Show every line of the data that includes the word "Fort".

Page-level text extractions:
- Opening Delimiter -

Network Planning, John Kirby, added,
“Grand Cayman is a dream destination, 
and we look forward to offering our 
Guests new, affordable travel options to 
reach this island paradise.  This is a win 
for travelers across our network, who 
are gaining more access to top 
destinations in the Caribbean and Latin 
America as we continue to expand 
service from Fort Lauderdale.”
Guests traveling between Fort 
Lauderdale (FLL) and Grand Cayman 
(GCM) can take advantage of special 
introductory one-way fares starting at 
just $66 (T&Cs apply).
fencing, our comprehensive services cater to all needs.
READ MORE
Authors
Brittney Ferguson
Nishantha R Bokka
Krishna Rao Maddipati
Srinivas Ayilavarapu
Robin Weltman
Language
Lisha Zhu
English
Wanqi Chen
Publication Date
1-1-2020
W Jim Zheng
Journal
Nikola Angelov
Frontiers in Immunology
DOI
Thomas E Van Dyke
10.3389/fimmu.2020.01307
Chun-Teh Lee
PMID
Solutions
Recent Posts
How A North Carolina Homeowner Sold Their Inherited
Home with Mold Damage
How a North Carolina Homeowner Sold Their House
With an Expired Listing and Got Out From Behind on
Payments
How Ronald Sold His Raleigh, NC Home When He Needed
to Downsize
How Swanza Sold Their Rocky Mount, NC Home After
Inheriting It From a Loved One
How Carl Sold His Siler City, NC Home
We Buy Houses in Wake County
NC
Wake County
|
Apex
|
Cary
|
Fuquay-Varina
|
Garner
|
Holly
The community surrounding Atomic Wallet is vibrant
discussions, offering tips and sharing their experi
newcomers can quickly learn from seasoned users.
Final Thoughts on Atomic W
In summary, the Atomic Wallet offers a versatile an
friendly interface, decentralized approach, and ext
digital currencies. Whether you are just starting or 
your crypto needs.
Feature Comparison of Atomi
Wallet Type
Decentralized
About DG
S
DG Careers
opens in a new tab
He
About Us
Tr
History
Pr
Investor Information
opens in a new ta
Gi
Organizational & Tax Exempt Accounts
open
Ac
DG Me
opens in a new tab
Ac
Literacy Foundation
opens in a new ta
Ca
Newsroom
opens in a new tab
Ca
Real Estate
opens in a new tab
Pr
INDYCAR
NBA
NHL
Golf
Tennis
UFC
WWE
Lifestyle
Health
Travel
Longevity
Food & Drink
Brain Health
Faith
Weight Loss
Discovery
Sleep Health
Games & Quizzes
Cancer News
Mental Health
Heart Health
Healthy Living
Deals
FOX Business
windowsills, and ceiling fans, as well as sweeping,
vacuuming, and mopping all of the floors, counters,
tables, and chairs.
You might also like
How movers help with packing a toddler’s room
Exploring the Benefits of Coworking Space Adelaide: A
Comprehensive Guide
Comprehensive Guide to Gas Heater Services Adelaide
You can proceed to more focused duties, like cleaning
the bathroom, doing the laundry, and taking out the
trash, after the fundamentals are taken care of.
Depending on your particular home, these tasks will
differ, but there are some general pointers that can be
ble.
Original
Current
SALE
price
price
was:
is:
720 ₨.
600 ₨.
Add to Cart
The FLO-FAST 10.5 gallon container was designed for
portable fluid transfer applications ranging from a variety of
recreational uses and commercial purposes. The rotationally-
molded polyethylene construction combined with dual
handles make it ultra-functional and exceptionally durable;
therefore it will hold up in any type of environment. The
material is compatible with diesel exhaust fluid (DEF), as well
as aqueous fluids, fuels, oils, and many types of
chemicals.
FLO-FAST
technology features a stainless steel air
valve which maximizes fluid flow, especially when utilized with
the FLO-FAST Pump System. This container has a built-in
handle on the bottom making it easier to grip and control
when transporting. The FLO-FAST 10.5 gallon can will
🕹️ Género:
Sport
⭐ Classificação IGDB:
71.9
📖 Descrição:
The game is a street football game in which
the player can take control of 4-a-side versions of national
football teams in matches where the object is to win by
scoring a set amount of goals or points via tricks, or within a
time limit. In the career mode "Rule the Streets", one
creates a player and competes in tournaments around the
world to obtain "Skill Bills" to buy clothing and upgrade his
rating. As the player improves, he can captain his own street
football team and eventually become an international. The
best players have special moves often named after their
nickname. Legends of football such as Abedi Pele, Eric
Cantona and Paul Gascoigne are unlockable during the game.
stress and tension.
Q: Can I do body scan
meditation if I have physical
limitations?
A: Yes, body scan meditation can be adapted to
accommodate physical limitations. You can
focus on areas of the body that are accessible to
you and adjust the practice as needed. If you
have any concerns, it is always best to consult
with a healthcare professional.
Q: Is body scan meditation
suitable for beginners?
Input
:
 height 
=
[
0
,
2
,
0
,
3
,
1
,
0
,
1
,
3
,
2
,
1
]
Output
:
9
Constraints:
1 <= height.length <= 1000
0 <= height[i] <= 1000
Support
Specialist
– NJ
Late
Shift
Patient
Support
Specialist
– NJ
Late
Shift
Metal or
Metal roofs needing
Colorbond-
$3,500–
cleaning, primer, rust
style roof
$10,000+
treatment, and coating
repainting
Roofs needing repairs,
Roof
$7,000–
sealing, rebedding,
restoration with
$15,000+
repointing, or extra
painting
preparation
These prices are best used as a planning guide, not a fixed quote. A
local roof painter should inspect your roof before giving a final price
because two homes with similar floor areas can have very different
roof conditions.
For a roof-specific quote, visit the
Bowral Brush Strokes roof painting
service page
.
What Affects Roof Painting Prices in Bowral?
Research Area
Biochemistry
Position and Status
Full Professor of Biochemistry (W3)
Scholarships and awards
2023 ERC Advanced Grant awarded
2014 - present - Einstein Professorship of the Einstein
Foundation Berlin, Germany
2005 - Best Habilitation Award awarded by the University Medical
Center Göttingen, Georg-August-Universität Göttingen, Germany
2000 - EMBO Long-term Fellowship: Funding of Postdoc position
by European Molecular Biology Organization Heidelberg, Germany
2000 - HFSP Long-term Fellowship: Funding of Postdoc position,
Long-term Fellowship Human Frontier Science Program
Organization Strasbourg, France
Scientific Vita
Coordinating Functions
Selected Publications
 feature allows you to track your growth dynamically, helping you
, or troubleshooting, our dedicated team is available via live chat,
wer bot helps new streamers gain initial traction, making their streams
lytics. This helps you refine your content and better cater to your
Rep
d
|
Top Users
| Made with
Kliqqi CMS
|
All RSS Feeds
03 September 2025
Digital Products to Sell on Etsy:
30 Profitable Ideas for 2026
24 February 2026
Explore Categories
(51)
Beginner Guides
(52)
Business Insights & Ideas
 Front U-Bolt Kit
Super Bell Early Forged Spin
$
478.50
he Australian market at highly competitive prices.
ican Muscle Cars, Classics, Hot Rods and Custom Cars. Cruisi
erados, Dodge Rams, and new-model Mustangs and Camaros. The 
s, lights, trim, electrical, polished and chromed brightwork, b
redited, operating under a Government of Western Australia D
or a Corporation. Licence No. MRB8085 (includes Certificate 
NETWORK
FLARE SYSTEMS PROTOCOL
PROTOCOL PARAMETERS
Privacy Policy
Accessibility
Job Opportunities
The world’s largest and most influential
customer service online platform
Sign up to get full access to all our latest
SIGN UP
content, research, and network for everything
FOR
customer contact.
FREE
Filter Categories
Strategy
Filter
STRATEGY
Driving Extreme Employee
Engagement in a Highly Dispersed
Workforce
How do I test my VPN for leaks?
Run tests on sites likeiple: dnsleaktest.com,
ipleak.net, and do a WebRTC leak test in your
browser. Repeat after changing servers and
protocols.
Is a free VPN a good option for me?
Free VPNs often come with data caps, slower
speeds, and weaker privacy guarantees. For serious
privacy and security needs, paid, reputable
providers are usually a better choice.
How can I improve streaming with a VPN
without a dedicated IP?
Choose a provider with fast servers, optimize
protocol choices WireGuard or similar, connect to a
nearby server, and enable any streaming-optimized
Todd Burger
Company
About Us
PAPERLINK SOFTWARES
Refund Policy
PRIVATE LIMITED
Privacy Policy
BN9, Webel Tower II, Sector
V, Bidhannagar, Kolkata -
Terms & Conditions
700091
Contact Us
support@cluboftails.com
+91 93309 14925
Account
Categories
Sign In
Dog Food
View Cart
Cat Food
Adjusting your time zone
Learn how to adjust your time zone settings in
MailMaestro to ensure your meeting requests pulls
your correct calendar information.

- Closing Delimiter -

--- Problem solution ---
service from Fort Lauderdale.”
Guests traveling between Fort 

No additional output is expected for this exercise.